No Laughing Matter

Judith Harris (February 16, 2010)
SNAP/SHOTS ITALY. A leaked wiretap from investigations into suspected irregularities in the post-quake reconstruction in Abruzzo, shows a cynical dialogue among two eminent builders anxious for juicy contracts.


Reading the print-outs of phone taps is one of the most vilifying pastimes, but necessary in a country where justice moves, if at all, at snail’s pace. The leaking of phone taps is a way of flinging damning information, which might otherwise disappear into the meanders of power, into the public arena so that at least the ordinary citizen can pronounce judgment. Having read whole volumes of Mafia wire taps, I’d thought I’d become hardened. But I was wrong. Worse still than the accounts of the Mafia cemetery in a bay off Palermo (I am putting this politely) was a conversation, published as a leaked wiretap by Florence magistrates during Carnival week.


The Abruzzi quake took place at 3:32 am on April 6, 2009. A few hours later two eminent builders anxious for juicy contracts were chatting about the news on a phone that happened to be tapped on orders of Florentine magistrate Rosario Lupo, in charge of investigations into suspected crony contracts funneled through the Civil Protection Agency so as to avoid the otherwise necessary oversight and competitive bidding. Here’s how the conversation went:


“You better pay attention to this quake stuff because we’ve got to get rolling right away. We don’t get a quake every day.”


“Yeah I know” (laughter).


“Naturally, the poor things.”


“Well okay.”


“This morning at three-thirty I was in bed laughing.”


“Me too.
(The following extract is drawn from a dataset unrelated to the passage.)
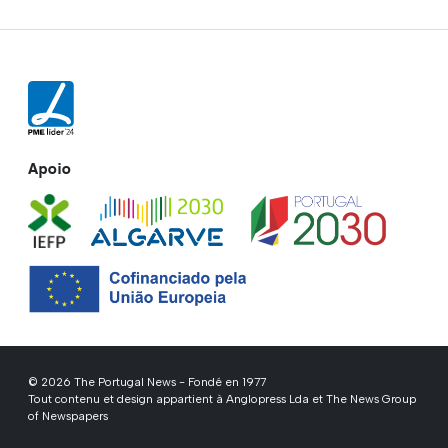
Apoio
© 2026 The Portugal News - Fondé en 1977
Tout contenu et design appartient à Anglopress Lda et The News Group
of Newspapers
Well, ciao.”


In this tragedy 150 died, 1,500 were injured and 70,000 were left homeless, and so, not surprisingly, the Abruzzesi reading the wire tap chat were not amused. The day after it was published a group wearing T-shirts and carrying signs reading WE WERE NOT LAUGHING broke through a police barricade to demonstrate in the off-limits, unrestored historic center of the Abruzzo capital, L’Aquila.


Among the towns near L’Aquila where there was the least to laugh about was little Onna, a medieval town whose name comes from the Latin unda (onda in Italian), wave. During World War II Nazis shot and killed seventeen of its citizens in June 1944.


The quake flattened seventy percent of the town, and of its 350 citizens, forty were killed. From a news report of 4:30 pm on the day of the quake: “Onna, tiny suburb of L’Aquila, is no more. It was razed to the ground. No more houses, only rubble and in a field a long line of coffins. Tears, silence and in the air dust and so much pain, as if after a bombing. This town is the very symbol of the tragedy that has struck the Abruzzo.”


This week, for the daily Il Fatto Quotidiano, journalist Sandra Amurri interviewed Onna citizen Giustino Parisse, who lost two children, Maria Paola, l8, and Domenico, 16, as well as his 75-year-old father and his home, flattened along with the others at Onna on that laughable April morning at 3:32 am. Giustino Parisse and others among the Onna survivors are currently collecting funds to help the victims of the Haiti quake, and Parisse has already made contact with an official adoption agency there in hopes of adopting two Haitian orphans.


It makes you want to weep with joy that people like the citizens of Onna exist, despite it all.